#### Provided passage:

>>>>

Up until now we have covered virtio-networking and its usage in VMs. We started with the original vhost-net/virtio-net architecture, moved on to the vhost-user/virito-pmd architecture and continued to vDPA (vHost Data Path Acceleration) where the virtio ring layout was pushed all the way into the NIC providing wiresspeed/wirelatency to VMs.
We now turn our attention to using vDPA for providing wirespeed/wirelatency L2 interfaces to containers leveraging kubernetes to orchestrate the overall solution. We will demonstrate how Containerized Network Functions (CNFs) can be accelerated using a combination of vDPA interfaces and DPDK libraries. The vDPA interfaces are added as a secondary interface to containers using the Multus CNI plugin.
This post is a high level solution overview describing the main building blocks and how they fit together. We assume that the reader has an overall understanding of Kubernetes, the Container Network Interface (CNI) and NFV terminology such as VNFs and CNFs.
Given that this is a work in progress we will not provide a technical deep dive and hands on blogs right now. There are still ongoing community discussion on how to productize this solution with multiple approaches. We will however provide links to relevant repos for those who are interested to learn more (the repos should be updated by the community).
A PoC demonstrating the usage of vDPA for CNFs is planned for Kubecon NA November 2019 at the Red Hat booth, along with a few companies we've been working with. We encourage you to visit us and see first hand how this solution works.
The shift from accelerating VMs to accelerating containers
So why are we talking about accelerating containers?
For years, IT enjoyed the advantages of virtualization including hardware independence, flexibility and easier replication. Although offering excellent isolation, virtual machines are often too heavy weight because moving data across the virtualization barrier required an extra copy of the data. IT then began looking at switching to containers making use of cgroups and Linux namespaces to offer a lighter-weight solution while still offering effective isolation and increased portability. Unlike VMs, each container consists of (mostly) just the application, rather than an operating system required to run it.
In order to fully utilize containerization, IT has been looking to orchestration platforms to automate the deployment and management of the containers. Kubernetes has become the orchestration platform of choice with its excellent management of the application lifecycle and simplified approach to networking.
Interest in leveraging the advantages of containers has moved well beyond conventional IT. Telecommunications service providers also want to realize these advantages for their specialized networks. Their networks, having both edge and core needs, could benefit enormously from containerization. In particular, the edge use cases are unique and their networking needs impose challenges for Kubernetes.
What this means in practice is that providers expect to be able to accelerate container networking in the same why they are able to accelerate VM networking. In the case of VMs we talk about VNFs (virtual network functions) and in the case of containers we talk about CNFs (containerized network functions). It should be noted that in this series we look at accelerating L2 and L3 traffic (similar to what we described above for VMs) and not higher networking layers.

<<<<

#### Job 1:
Rename "collectors" to "gatherers" in the stretch of the listing from the line containing "name author: (Gaertn.) Roxb." through the line containing "elevation (m): 3048", and return only those lines with nothing else altered.
The text and the listing are unrelated to each other.

(Data entries)
>>>>

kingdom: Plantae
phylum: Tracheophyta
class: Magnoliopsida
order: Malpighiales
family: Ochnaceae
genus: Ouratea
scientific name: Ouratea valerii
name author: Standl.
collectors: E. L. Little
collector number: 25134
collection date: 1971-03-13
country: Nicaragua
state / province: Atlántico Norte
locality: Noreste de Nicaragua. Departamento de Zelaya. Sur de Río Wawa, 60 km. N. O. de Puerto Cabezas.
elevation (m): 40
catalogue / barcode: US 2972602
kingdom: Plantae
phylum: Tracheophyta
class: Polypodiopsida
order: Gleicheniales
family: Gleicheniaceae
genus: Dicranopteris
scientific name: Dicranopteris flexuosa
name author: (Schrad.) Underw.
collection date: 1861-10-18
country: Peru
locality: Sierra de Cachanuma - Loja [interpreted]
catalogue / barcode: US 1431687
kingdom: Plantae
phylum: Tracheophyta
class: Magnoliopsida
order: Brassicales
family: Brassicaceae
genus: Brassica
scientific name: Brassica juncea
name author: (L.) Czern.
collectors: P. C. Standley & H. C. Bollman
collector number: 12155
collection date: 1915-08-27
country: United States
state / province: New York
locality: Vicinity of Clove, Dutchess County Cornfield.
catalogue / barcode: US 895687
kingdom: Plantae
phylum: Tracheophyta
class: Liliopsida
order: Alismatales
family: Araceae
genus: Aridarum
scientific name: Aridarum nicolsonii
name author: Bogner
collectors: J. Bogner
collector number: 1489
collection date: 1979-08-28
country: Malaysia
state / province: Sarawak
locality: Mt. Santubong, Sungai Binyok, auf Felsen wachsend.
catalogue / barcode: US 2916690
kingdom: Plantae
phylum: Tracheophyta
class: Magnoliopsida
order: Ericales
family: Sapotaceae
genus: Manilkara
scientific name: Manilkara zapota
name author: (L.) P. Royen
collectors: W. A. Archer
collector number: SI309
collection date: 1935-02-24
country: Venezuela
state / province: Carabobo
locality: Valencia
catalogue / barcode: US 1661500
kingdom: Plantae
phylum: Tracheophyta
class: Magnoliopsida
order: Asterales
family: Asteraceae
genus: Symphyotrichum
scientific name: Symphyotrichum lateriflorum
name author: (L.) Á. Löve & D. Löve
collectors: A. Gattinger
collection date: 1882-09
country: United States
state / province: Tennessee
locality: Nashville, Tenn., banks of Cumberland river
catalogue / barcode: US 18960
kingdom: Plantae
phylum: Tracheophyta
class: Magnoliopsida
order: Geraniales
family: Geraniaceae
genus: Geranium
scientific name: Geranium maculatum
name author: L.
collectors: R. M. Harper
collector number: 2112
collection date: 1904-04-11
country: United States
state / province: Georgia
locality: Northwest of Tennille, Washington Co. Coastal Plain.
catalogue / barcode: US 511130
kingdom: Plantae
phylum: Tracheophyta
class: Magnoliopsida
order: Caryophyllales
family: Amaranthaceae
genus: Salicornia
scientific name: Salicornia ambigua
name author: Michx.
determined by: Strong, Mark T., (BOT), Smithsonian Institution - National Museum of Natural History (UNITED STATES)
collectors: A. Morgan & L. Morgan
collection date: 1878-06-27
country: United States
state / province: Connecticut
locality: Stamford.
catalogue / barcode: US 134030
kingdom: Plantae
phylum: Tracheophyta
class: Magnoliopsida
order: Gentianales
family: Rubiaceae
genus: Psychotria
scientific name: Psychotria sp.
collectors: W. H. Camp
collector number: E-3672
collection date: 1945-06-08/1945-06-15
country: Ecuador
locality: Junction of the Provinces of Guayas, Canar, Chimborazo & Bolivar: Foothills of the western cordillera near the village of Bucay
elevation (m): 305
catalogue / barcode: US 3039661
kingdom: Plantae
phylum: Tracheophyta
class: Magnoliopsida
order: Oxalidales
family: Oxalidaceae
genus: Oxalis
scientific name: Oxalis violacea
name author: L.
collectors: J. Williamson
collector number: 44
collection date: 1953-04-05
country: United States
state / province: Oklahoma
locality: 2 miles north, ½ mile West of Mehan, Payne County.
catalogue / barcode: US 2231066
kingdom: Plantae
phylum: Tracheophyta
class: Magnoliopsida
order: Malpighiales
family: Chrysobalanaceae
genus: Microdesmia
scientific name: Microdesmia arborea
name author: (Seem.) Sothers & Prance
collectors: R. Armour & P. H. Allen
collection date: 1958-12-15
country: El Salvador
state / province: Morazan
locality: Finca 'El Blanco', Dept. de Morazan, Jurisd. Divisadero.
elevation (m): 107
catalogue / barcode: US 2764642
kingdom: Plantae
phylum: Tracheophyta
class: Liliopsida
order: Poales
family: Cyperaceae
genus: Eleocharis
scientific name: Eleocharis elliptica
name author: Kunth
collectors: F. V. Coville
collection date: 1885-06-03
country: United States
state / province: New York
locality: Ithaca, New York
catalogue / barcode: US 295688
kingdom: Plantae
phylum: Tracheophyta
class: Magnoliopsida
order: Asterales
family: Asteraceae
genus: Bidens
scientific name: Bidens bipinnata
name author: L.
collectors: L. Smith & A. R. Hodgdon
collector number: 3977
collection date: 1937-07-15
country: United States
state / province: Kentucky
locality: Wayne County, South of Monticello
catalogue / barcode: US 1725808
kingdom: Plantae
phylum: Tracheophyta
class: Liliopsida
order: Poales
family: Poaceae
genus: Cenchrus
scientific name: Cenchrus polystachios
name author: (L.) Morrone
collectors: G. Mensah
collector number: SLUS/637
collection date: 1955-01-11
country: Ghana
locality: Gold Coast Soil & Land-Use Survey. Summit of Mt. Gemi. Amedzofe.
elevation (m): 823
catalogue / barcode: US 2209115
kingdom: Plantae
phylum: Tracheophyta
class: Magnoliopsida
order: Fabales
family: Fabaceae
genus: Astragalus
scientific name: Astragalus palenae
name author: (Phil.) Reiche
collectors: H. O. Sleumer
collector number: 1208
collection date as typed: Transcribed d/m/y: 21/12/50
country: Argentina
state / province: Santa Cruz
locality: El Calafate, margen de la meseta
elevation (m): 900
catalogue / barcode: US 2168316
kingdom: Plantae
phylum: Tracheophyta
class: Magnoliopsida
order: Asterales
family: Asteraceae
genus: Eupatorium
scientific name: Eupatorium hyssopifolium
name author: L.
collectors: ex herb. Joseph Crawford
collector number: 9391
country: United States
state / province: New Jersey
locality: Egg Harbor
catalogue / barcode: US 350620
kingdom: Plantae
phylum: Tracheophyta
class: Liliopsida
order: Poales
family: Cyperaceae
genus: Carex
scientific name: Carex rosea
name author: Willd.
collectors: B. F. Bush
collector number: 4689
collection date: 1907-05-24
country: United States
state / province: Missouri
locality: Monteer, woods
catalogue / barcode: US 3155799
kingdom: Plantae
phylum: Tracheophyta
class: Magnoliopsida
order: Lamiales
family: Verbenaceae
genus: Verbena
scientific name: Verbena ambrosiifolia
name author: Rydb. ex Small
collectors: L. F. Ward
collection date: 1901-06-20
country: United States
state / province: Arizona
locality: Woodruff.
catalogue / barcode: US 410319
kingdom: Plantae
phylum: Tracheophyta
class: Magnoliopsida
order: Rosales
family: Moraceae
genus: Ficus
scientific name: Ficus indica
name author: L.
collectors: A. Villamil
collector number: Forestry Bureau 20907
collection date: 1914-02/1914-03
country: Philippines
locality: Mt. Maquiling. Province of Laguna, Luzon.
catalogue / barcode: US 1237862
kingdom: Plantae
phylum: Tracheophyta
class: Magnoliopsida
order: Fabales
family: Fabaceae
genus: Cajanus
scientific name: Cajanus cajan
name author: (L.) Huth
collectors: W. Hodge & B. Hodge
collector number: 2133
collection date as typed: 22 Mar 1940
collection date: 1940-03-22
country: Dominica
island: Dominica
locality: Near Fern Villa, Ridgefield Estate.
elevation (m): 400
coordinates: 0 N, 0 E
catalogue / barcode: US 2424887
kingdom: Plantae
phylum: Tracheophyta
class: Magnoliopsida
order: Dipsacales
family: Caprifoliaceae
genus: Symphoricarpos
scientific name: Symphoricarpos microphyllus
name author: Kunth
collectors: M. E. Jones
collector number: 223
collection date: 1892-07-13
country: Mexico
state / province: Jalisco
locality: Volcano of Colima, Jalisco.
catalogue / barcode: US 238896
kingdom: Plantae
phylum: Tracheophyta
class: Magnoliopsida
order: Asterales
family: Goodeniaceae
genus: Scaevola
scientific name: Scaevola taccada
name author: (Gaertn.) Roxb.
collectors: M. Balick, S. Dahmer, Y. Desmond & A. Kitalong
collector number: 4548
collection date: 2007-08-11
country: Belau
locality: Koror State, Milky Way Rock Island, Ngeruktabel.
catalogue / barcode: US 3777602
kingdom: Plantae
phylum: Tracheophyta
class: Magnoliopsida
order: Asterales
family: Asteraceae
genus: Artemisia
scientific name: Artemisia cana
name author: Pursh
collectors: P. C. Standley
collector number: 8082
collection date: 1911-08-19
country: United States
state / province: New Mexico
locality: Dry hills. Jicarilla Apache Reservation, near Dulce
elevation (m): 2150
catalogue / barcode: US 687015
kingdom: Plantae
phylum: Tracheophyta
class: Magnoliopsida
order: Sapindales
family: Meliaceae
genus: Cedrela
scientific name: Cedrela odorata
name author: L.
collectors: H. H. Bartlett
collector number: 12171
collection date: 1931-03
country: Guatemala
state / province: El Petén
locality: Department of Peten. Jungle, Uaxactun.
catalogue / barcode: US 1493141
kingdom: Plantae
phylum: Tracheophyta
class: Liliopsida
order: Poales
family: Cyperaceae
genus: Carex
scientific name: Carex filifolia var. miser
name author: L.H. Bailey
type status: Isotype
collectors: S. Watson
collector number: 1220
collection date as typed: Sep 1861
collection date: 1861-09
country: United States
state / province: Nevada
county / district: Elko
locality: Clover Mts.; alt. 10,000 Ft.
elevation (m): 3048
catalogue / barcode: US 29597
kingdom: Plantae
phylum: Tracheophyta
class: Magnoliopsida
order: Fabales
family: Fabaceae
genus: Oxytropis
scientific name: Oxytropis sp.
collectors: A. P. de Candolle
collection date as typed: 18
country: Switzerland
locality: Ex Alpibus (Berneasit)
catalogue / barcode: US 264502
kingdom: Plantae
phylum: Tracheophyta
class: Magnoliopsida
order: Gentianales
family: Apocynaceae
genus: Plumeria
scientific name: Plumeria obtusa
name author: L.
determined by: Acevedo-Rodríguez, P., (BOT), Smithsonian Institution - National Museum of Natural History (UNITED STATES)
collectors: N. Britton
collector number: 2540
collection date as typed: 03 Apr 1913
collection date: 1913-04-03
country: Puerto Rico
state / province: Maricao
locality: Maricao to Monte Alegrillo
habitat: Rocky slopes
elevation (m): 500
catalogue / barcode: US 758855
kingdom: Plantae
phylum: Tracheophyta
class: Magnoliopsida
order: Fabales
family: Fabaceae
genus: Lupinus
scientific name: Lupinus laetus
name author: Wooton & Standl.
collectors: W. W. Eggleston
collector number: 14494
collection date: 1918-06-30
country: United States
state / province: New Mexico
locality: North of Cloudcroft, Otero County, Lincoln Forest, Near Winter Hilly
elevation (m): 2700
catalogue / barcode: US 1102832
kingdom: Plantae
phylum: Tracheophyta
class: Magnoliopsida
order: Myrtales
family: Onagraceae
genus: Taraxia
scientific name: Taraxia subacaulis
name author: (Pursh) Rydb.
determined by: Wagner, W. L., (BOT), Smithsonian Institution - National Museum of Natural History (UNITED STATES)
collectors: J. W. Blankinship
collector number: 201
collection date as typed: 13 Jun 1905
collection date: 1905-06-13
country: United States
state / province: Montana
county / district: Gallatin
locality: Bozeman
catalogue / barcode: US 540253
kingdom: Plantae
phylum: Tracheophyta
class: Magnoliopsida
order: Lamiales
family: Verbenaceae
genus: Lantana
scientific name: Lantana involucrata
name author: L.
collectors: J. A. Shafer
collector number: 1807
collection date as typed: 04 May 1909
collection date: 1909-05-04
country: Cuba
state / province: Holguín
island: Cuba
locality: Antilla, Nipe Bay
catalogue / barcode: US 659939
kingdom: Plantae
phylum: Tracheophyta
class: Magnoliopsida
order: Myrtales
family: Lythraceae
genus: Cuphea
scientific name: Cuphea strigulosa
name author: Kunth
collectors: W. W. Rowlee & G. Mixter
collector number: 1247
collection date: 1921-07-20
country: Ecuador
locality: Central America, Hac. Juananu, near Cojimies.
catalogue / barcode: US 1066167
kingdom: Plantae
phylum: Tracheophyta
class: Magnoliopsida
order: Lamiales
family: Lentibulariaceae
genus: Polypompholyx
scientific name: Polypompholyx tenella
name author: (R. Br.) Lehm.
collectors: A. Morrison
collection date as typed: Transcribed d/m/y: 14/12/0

<<<<

#### Job 2:
From the page on accelerating containers with vDPA, reproduce the stretch from "For years, IT" through "required to run it." word for word.

#### Problem solution 1:
name author: (Gaertn.) Roxb.
gatherers: M. Balick, S. Dahmer, Y. Desmond & A. Kitalong
collector number: 4548
collection date: 2007-08-11
country: Belau
locality: Koror State, Milky Way Rock Island, Ngeruktabel.
catalogue / barcode: US 3777602
kingdom: Plantae
phylum: Tracheophyta
class: Magnoliopsida
order: Asterales
family: Asteraceae
genus: Artemisia
scientific name: Artemisia cana
name author: Pursh
gatherers: P. C. Standley
collector number: 8082
collection date: 1911-08-19
country: United States
state / province: New Mexico
locality: Dry hills. Jicarilla Apache Reservation, near Dulce
elevation (m): 2150
catalogue / barcode: US 687015
kingdom: Plantae
phylum: Tracheophyta
class: Magnoliopsida
order: Sapindales
family: Meliaceae
genus: Cedrela
scientific name: Cedrela odorata
name author: L.
gatherers: H. H. Bartlett
collector number: 12171
collection date: 1931-03
country: Guatemala
state / province: El Petén
locality: Department of Peten. Jungle, Uaxactun.
catalogue / barcode: US 1493141
kingdom: Plantae
phylum: Tracheophyta
class: Liliopsida
order: Poales
family: Cyperaceae
genus: Carex
scientific name: Carex filifolia var. miser
name author: L.H. Bailey
type status: Isotype
gatherers: S. Watson
collector number: 1220
collection date as typed: Sep 1861
collection date: 1861-09
country: United States
state / province: Nevada
county / district: Elko
locality: Clover Mts.; alt. 10,000 Ft.
elevation (m): 3048

#### Problem solution 2:
For years, IT enjoyed the advantages of virtualization including hardware independence, flexibility and easier replication. Although offering excellent isolation, virtual machines are often too heavy weight because moving data across the virtualization barrier required an extra copy of the data. IT then began looking at switching to containers making use of cgroups and Linux namespaces to offer a lighter-weight solution while still offering effective isolation and increased portability. Unlike VMs, each container consists of (mostly) just the application, rather than an operating system required to run it.